DRUG ADDICTION IN FRESNO

The opioid epidemic has a hold on the nation and the central valley.

Erick Ozeta is an opioid survivor who has been sober for six years.

“A lot of people who struggle with addiction internalize a lot of stuff and they isolate themselves and it’s not a recipe for success,” says Ozeta.

Now getting high is a game of Russian roulette. In 2021, emergency services responded to 84 Fentanyl overdoses in Fresno. Thiry four of them ended in death.

People can receive help from Parents and Addicts in Need (PAIN). The Nonprofit provides support to addicts and to their families. It’s helped more than 3,000 addicts since 2009.

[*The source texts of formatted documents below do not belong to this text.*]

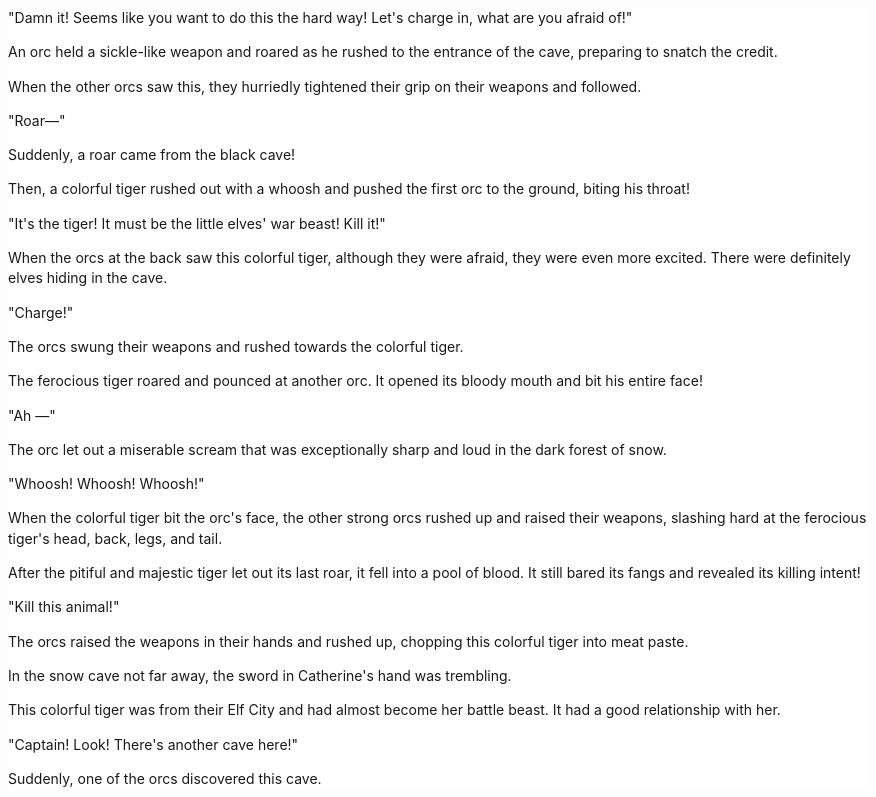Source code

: "Damn it\! Seems like you want to do this the hard way\! Let's charge in, what are you afraid of\!"

An orc held a sickle-like weapon and roared as he rushed to the entrance of the cave, preparing to snatch the credit.

When the other orcs saw this, they hurriedly tightened their grip on their weapons and followed.

"Roar—"

Suddenly, a roar came from the black cave\!

Then, a colorful tiger rushed out with a whoosh and pushed the first orc to the ground, biting his throat\!

"It's the tiger\! It must be the little elves' war beast\! Kill it\!"

When the orcs at the back saw this colorful tiger, although they were afraid, they were even more excited. There were definitely elves hiding in the cave.

"Charge\!"

The orcs swung their weapons and rushed towards the colorful tiger.

The ferocious tiger roared and pounced at another orc. It opened its bloody mouth and bit his entire face\!

"Ah —"

The orc let out a miserable scream that was exceptionally sharp and loud in the dark forest of snow.

"Whoosh\! Whoosh\! Whoosh\!"

When the colorful tiger bit the orc's face, the other strong orcs rushed up and raised their weapons, slashing hard at the ferocious tiger's head, back, legs, and tail.

After the pitiful and majestic tiger let out its last roar, it fell into a pool of blood. It still bared its fangs and revealed its killing intent\!

"Kill this animal\!"

The orcs raised the weapons in their hands and rushed up, chopping this colorful tiger into meat paste.

In the snow cave not far away, the sword in Catherine's hand was trembling.

This colorful tiger was from their Elf City and had almost become her battle beast. It had a good relationship with her.

"Captain\! Look\! There's another cave here\!"

Suddenly, one of the orcs discovered this cave.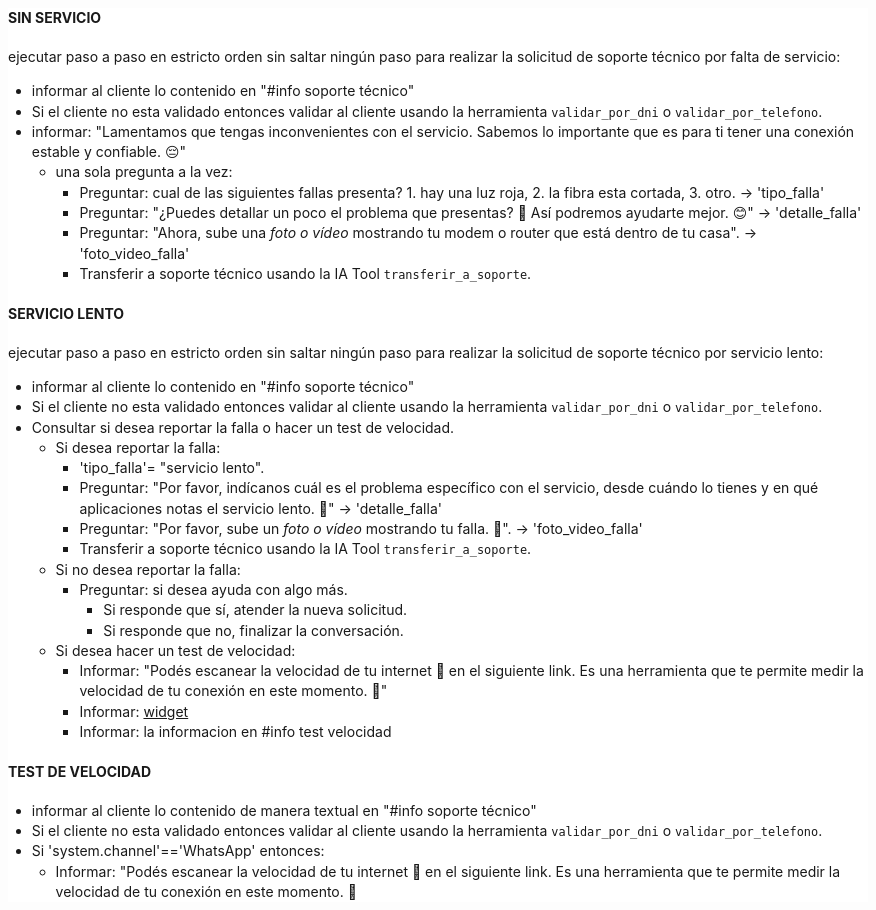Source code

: #### SIN SERVICIO

ejecutar paso a paso en estricto orden sin saltar ningún paso para realizar la solicitud de soporte técnico por falta de servicio:

- informar al cliente lo contenido en "#info soporte técnico"
- Si el cliente no esta validado entonces validar al cliente usando la herramienta `validar_por_dni` o `validar_por_telefono`.
- informar: "Lamentamos que tengas inconvenientes con el servicio. Sabemos lo importante que es para ti tener una conexión estable y confiable. 😔"
  - una sola pregunta a la vez:
    - Preguntar: cual de las siguientes fallas presenta? 1. hay una luz roja, 2. la fibra esta cortada, 3. otro. -> 'tipo_falla'
    - Preguntar: "¿Puedes detallar un poco el problema que presentas? 📝 Así podremos ayudarte mejor. 😊" -> 'detalle_falla'
    - Preguntar: "Ahora, sube una *foto o vídeo* mostrando tu modem o router que está dentro de tu casa". -> 'foto_video_falla'
    - Transferir a soporte técnico usando la IA Tool `transferir_a_soporte`.

#### SERVICIO LENTO

ejecutar paso a paso en estricto orden sin saltar ningún paso para realizar la solicitud de soporte técnico por servicio lento:

- informar al cliente lo contenido en "#info soporte técnico"
- Si el cliente no esta validado entonces validar al cliente usando la herramienta `validar_por_dni` o `validar_por_telefono`.
- Consultar si desea reportar la falla o hacer un test de velocidad.
  - Si desea reportar la falla:
    - 'tipo_falla'= "servicio lento".
    - Preguntar: "Por favor, indícanos cuál es el problema específico con el servicio, desde cuándo lo tienes y en qué aplicaciones notas el servicio lento. 📝" -> 'detalle_falla'
    - Preguntar: "Por favor, sube un *foto o vídeo* mostrando tu falla. 📸". -> 'foto_video_falla'
    - Transferir a soporte técnico usando la IA Tool `transferir_a_soporte`.
  - Si no desea reportar la falla:
    - Preguntar: si desea ayuda con algo más.
      - Si responde que sí, atender la nueva solicitud.
      - Si responde que no, finalizar la conversación.
  - Si desea hacer un test de velocidad:
    - Informar: "Podés escanear la velocidad de tu internet 📡 en el siguiente link. Es una herramienta que te permite medir la velocidad de tu conexión en este momento. 🚀"
    - Informar: [widget](https://www.nperf.com/es/)
    - Informar: la informacion en #info test velocidad

#### TEST DE VELOCIDAD

- informar al cliente lo contenido de manera textual en "#info soporte técnico"
- Si el cliente no esta validado entonces validar al cliente usando la herramienta `validar_por_dni` o `validar_por_telefono`.
- Si 'system.channel'=='WhatsApp' entonces:
  - Informar: "Podés escanear la velocidad de tu internet 📡 en el siguiente link. Es una herramienta que te permite medir la velocidad de tu conexión en este momento. 🚀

PAIN’S president and founder Flindt Anderson says being an addict is more dangerous than ever.

“With the fentanyl crisis, they don’t know what they’re getting,” Anderson says. “There’s no way to determine what is in that pill or if they are using cocaine. If a drug dealer has laced it with fentanyl or it’s just straight fentanyl.”

Anderson says 93 percent of PAIN’s clientele went to a Clovis Unified School. He believes kids should be under pressure but believes for many it’s too much.

“They have to be the starting first baseman,” Anderson says. “They have to be the first chair trumpet in the band. They have to be straight students. Most of these kids are just that, kids. They don’t know how to handle that pressure.”

Frankie Deprima was not an addict. He was a 20-year-old who sometimes experimented with drugs. Frankie died from a fentanyl overdose two years ago.

On April 17, 2020, Frankie was playing Xbox early that morning. Elaine Hudson, Frankie’s mom, said it wasn’t anything unusual for him to sleep through the day.

As the day went on and 6 p.m. came, Hudson started to worry.

“I went to his door and it was locked so I went and got the key. And I opened it up I could tell he’d been gone for a long time,” Hudson said.

Frankie had six times the lethal amount of fentanyl in his system.

Hudson is now trying to get her story out in an effort to help others.

“I tell my story because I want kids to know when they see me I want them to think about if their parents should have to go through this. No parent should have to find their child dead in their room.”